Another notable limitation is the absence of a cross-cultural comparison employing an identical experimental paradigm. Prior studies in English, a language that explicitly marks counterfactuals, suggest that implausible scenarios within counterfactual settings are processed as acceptable during online comprehension39. Conducting a parallel judgment study in English or another language with explicit counterfactual marking could potentially reinforce and extend the findings of the current study. However, it is important to note that languages with explicit counterfactual marking typically do not facilitate factual antecedents in counterfactual constructions. This discrepancy prompted our focus on the Chinese language, which offers greater flexibility in this respect. The underlying cognitive and neurological mechanisms driving the observed preference for factual scenarios in Mandarin speakers, and their rejection of counter-to-fact ‘counterfactuals’, remain an open avenue for further research. Future studies employing methodologies such as eye-tracking or electroencephalography (EEG) could illuminate the intricate processes underpinning counterfactual reasoning and its neural correlates.

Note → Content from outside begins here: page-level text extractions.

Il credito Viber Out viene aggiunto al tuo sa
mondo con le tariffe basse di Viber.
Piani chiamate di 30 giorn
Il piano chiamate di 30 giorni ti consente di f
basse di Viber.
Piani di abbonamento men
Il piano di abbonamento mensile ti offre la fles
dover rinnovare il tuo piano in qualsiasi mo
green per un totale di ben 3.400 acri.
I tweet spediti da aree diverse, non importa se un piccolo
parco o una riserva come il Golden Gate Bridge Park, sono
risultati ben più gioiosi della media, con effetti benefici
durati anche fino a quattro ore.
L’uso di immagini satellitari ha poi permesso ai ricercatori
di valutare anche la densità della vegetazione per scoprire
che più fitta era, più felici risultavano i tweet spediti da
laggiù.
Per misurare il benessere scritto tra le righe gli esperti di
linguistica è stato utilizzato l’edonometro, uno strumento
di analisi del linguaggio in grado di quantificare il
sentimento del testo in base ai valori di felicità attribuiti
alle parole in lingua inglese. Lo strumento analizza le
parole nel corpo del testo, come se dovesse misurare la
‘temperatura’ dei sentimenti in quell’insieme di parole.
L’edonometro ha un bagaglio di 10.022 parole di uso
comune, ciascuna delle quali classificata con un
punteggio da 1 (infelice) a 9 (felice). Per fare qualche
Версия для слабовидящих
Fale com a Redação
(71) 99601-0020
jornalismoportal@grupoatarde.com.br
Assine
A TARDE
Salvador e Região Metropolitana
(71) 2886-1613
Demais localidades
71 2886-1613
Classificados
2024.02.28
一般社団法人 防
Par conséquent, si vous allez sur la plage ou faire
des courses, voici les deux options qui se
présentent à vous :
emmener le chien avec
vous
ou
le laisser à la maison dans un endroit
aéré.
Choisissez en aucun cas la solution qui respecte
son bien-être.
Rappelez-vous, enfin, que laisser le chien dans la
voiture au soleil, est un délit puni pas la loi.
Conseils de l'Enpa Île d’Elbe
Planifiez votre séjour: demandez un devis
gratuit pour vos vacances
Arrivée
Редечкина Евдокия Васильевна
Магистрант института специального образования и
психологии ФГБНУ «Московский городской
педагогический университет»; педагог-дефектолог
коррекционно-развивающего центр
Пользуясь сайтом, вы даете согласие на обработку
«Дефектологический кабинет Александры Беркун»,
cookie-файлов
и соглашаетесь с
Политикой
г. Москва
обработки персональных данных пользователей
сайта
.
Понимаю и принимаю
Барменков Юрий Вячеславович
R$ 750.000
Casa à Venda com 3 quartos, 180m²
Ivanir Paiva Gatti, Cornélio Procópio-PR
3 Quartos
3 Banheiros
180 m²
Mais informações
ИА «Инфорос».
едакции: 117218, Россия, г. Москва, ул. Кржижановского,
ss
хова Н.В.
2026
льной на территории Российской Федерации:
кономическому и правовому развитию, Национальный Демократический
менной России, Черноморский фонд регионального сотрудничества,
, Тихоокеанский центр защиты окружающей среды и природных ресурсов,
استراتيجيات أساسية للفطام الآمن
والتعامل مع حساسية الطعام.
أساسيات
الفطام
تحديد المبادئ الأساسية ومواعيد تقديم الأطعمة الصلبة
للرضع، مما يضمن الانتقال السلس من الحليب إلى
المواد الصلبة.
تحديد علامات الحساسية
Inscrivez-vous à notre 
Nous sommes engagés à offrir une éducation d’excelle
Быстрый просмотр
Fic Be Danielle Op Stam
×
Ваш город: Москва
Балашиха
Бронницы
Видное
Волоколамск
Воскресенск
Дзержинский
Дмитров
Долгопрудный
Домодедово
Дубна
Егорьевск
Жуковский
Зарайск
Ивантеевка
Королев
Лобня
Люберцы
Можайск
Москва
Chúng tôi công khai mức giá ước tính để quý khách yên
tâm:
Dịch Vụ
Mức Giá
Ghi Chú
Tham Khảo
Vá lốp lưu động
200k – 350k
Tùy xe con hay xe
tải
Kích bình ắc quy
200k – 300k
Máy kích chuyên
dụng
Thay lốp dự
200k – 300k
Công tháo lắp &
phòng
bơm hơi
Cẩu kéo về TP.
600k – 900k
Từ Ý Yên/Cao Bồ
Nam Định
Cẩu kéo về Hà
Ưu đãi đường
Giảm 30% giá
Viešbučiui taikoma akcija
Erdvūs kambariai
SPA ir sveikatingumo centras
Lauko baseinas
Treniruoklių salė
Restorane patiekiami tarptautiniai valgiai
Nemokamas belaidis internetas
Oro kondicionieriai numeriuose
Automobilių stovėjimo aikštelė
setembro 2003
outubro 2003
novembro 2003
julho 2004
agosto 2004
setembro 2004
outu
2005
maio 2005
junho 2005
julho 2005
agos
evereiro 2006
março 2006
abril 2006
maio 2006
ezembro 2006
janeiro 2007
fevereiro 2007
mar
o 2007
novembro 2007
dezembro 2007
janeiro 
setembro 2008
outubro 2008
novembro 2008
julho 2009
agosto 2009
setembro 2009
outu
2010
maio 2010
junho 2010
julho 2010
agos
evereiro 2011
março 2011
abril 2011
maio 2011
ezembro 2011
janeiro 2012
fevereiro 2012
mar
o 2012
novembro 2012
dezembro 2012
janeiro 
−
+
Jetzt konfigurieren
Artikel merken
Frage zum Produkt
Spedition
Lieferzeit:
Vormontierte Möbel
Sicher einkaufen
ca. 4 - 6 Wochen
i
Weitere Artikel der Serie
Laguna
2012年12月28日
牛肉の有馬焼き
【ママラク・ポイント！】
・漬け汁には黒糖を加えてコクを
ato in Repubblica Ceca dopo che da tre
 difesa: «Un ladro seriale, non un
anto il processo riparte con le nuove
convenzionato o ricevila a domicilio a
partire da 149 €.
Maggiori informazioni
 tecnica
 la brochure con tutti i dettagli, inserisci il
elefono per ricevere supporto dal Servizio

But returning to the potential impact of direct vs. non-direct mapping on everyday communications, while ease of expression of counterfactuals may not differ, speakers of languages with less-direct mapping may have less fluent understanding of others’ counterfactual expressions and/or intentions. This is because when speaker A chooses to use construction 1 to express counterfactuals, listener B may not map construction 1 directly to counterfactual representation, but instead to other semantic meaning, for example, conditionals. Testing this hypothesis is beyond the scope of the current study, but it would very interesting for future studies to investigate group, rather than individual sentence processing about counterfactuals. Since language is primarily a tool of social communication45,46, it makes sense to ask whether languages’ diverse ways of marking counterfactuals—some with direct mapping and some less direct—impact social-group communications involving counterfactuals.

Conclusion

This research delves into Chinese counterfactuals, specifically focusing on the “ruguo…jiu” structure, offering a significant contribution to typological language studies and the broader domain of language processing. By analyzing the “ruguo…jiu” configuration within the realm of manipulated syntactic and semantic anomalies, it becomes evident that [+ facts] scenarios are preferred in terms of acceptability, irrespective of their syntactic alignment. This suggests speakers’ inherent inclination towards factual constructs, even within counterfactual contexts. Chinese speakers seem to have a cognitive bias toward factual veracity, suggesting that factual information is processed more seamlessly than counterfactual suppositions in Chinese sentence comprehension.

This orientation toward fact over hypothetical construction suggests that the mental parsing of counterfactuals in Chinese may necessitate a deliberate, more cognitively taxing process. But as discussed above, this extra effort may only apply in the case of understanding others’ counterfactuals assertions, not in individuals expressing counterfactuals. Overall this study contributes to the wider conversation in linguistic and psychological research by delineating how different facets of language—semantics and syntax—converge to shape sentence interpretation.